The support I mentioned lasted for less than two months as I decided to temporarily move into my sister’s place whilst I found my feet again. One dreary September morning my accounting app gave an aggressively ping. I wiped the sleep from my eyes and saw a notification for how much I would be receiving that month…
£25.
Wait, that can’t be right? Yes, regardless of if you’re paying rent at a family member’s house, you get close to nothing. I promptly informed them to remove me from the system and I’ll be honest, a part of me felt relieved that I didn’t have to deal with that shame anymore.
What I find astounding is the number of people I hear calling freelancers and people on the benefits system lazy. For one, freelance work enables me to support my mental health, the number of unpaid hours I spend doing admin work is more than you think, and overall, I likely spend more time each week doing my job than they do. But the archaic rhetoric is that anyone who chooses a different path than the 9-5 is a vagrant, and that needs to change. Think about it this way; if more people are given the chance to build a business, then that business will expand and create job opportunities for those who do want a 9-5 which also has a positive impact on the local community.

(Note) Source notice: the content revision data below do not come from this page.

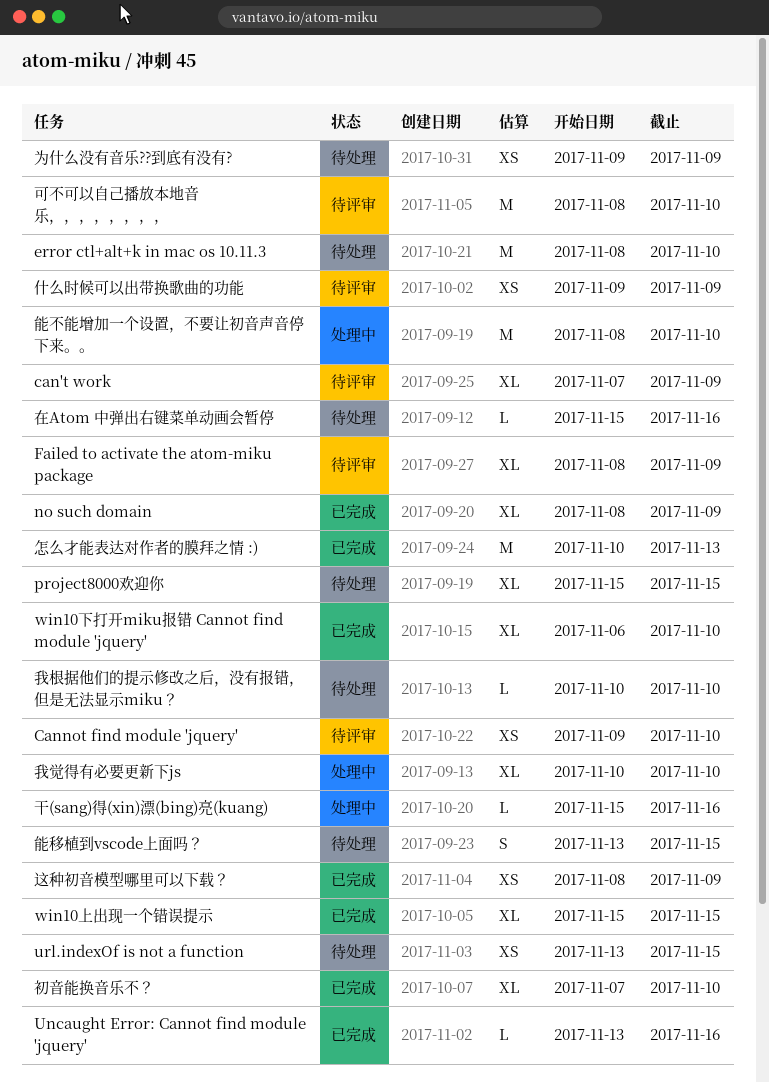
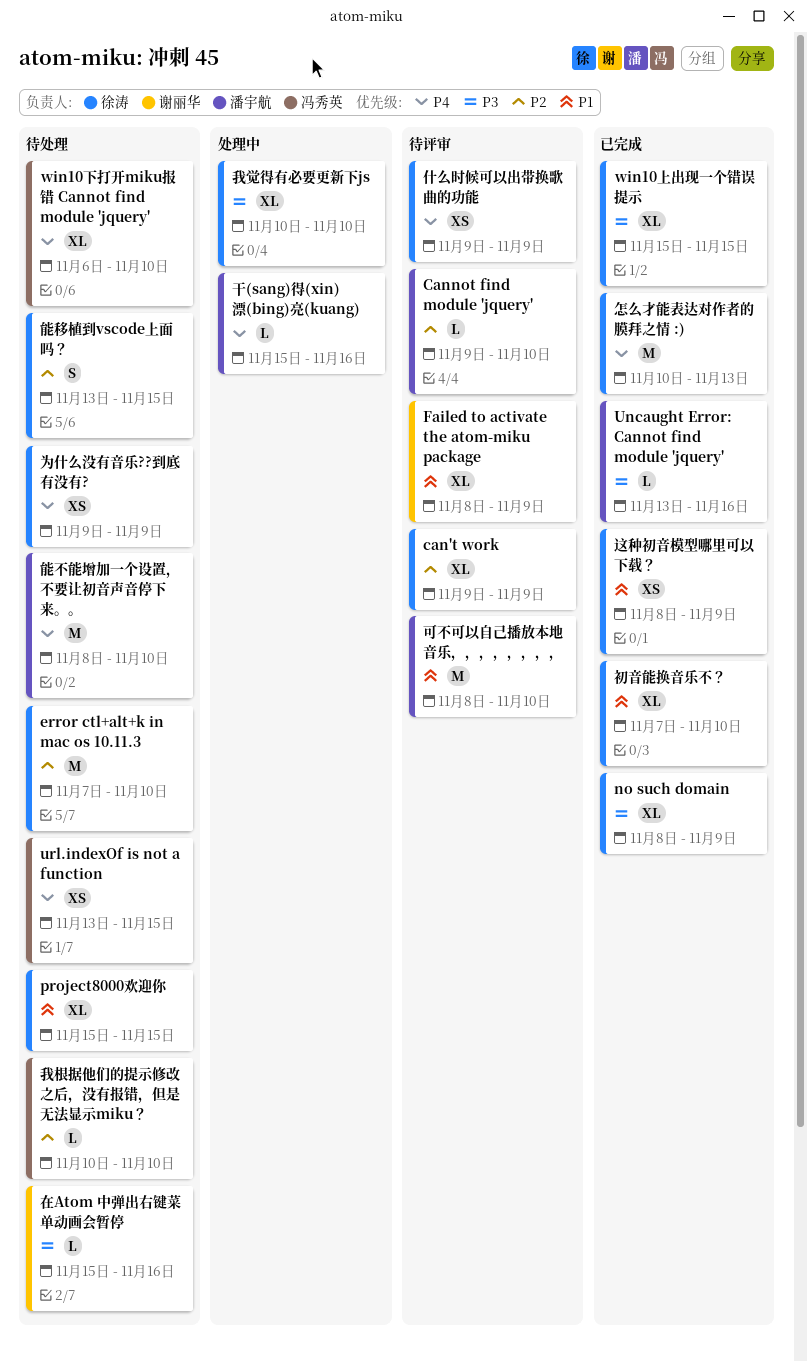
can't work, start: Nov 7 -> Nov 9
Cannot find module 'jquery', estimate: XS -> L
error ctl+alt+k in mac os 10.11.3, start: Nov 8 -> Nov 7
win10下打开miku报错 Cannot find module 'jquery', status: 已完成 -> 待处理
能不能增加一个设置，不要让初音声音停下来。。, status: 处理中 -> 待处理

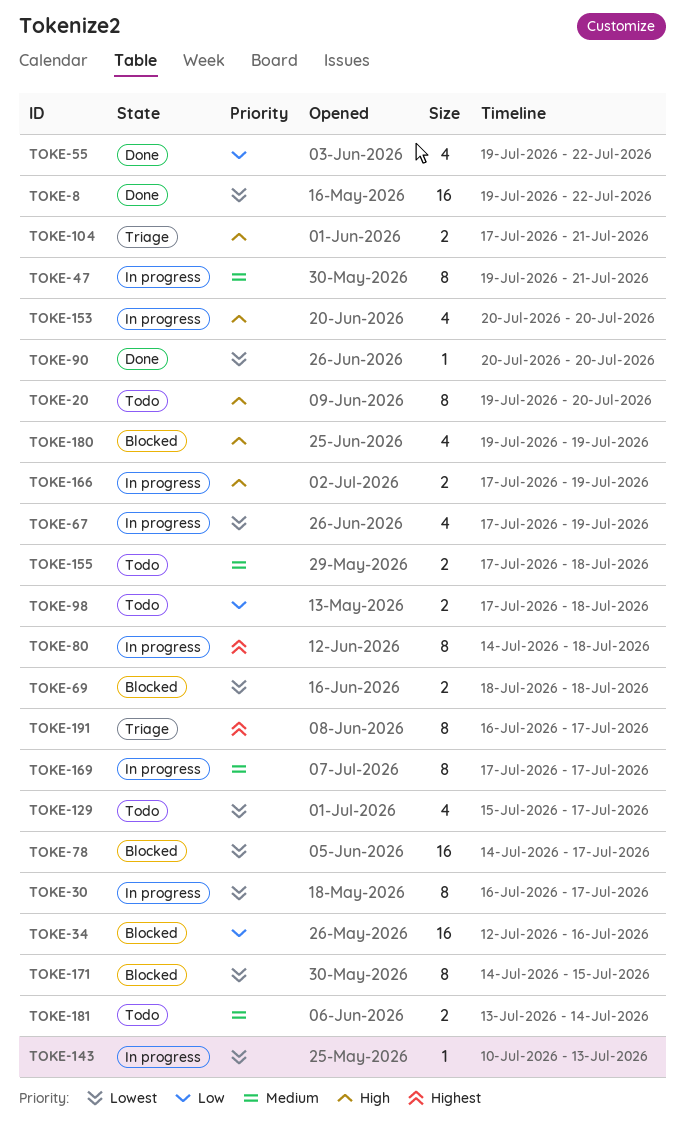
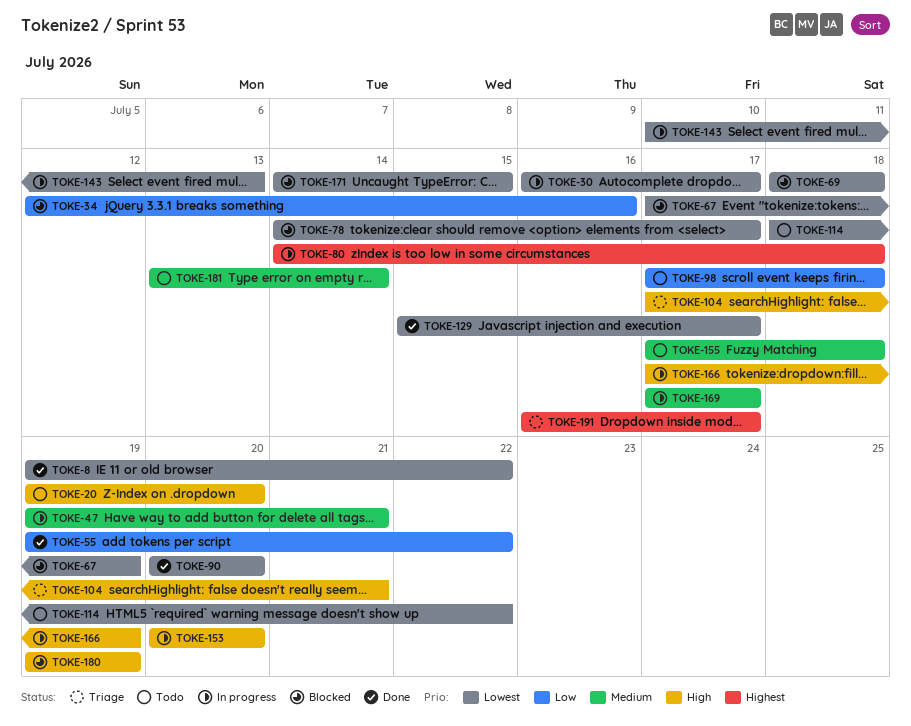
TOKE-67, status: In progress -> Blocked
TOKE-114: none -> present
TOKE-129, status: Todo -> Done

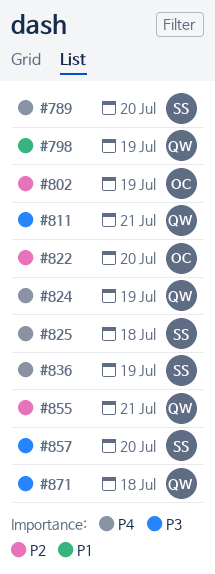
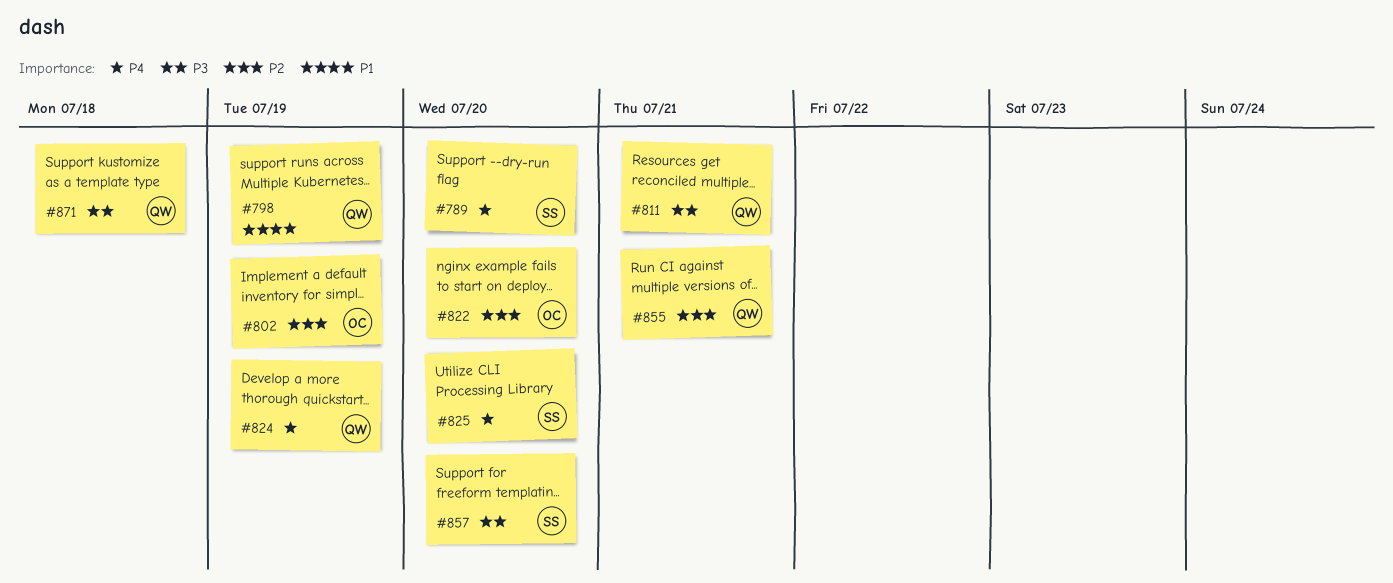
#825, due: Jul 18 -> Jul 20
#836: present -> none

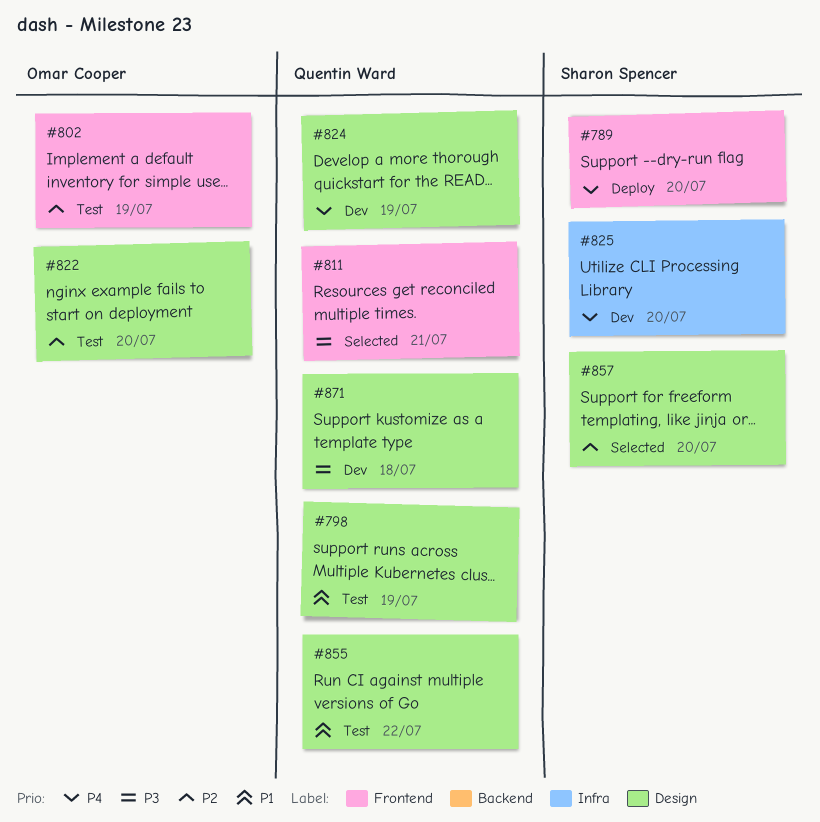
#855, priority: P2 -> P1
#855, due: Jul 21 -> Jul 22
#857, priority: P3 -> P2

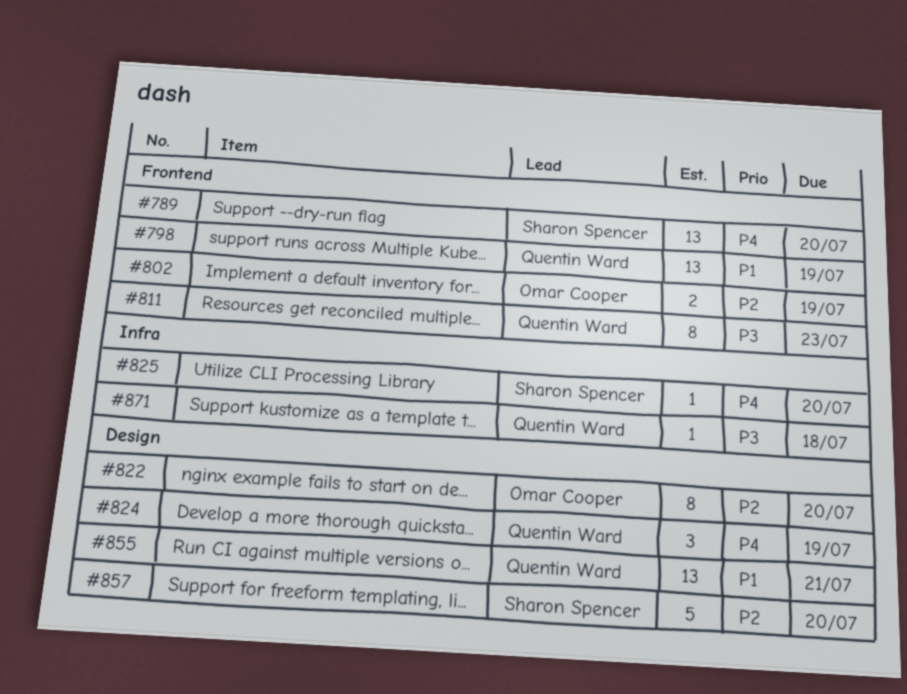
#798, label: Design -> Frontend
#811, due: Jul 21 -> Jul 23
#855, due: Jul 22 -> Jul 21
#871, label: Design -> Infra

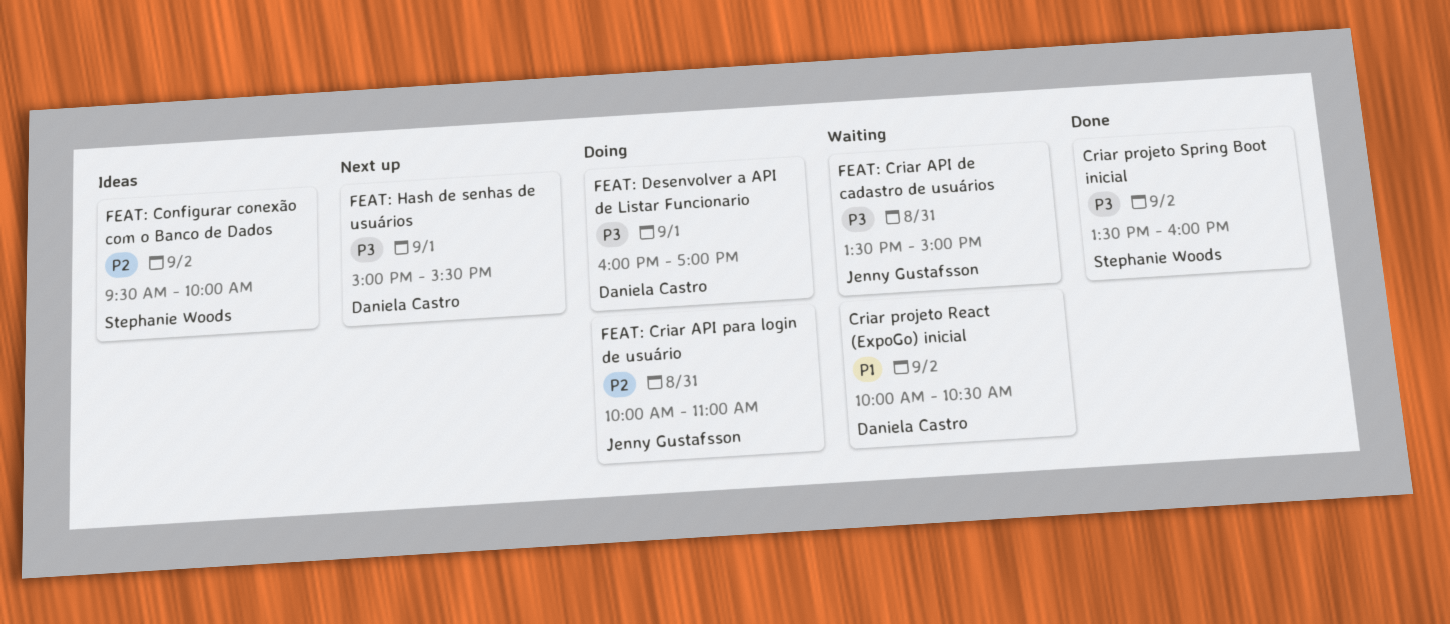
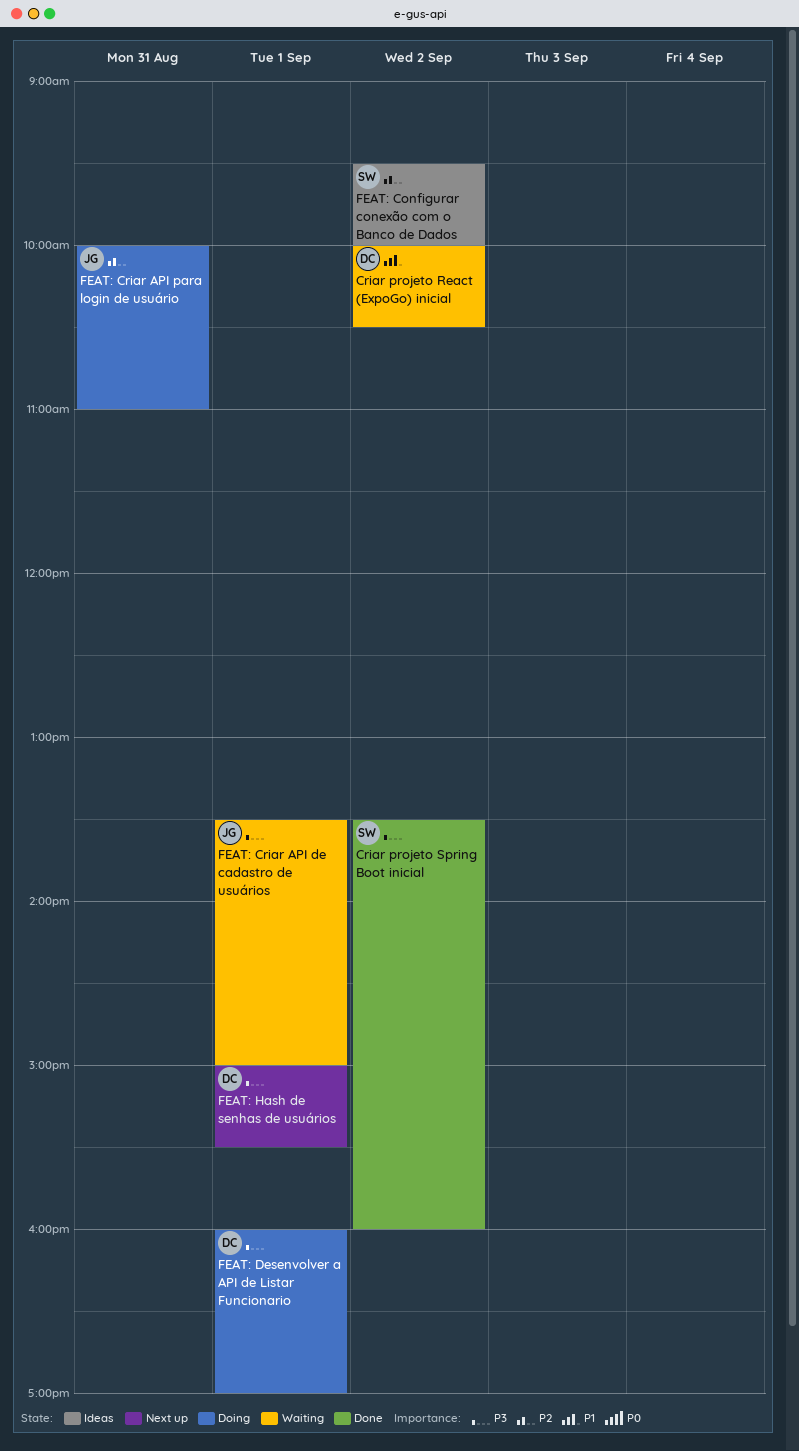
FEAT: Criar API de cadastro de usuários, day: Aug 31 -> Sep 1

I wouldn’t choose that level of denigration on anyone, and I highly doubt those who have been on income support long-term (due to ill-health or any number of reasons) feel overjoyed at receiving such a small amount, only to be further penalised when they do begin to earn but offered no support on how to get back on their feet. This is why organisations like Purple Shoots is so important for the community; building people up by providing them with loans (over £2m to date) to help them start their own enterprise and reclaim their autonomy. My hope is that incentives like this are rolled out nationwide and on a wider scale.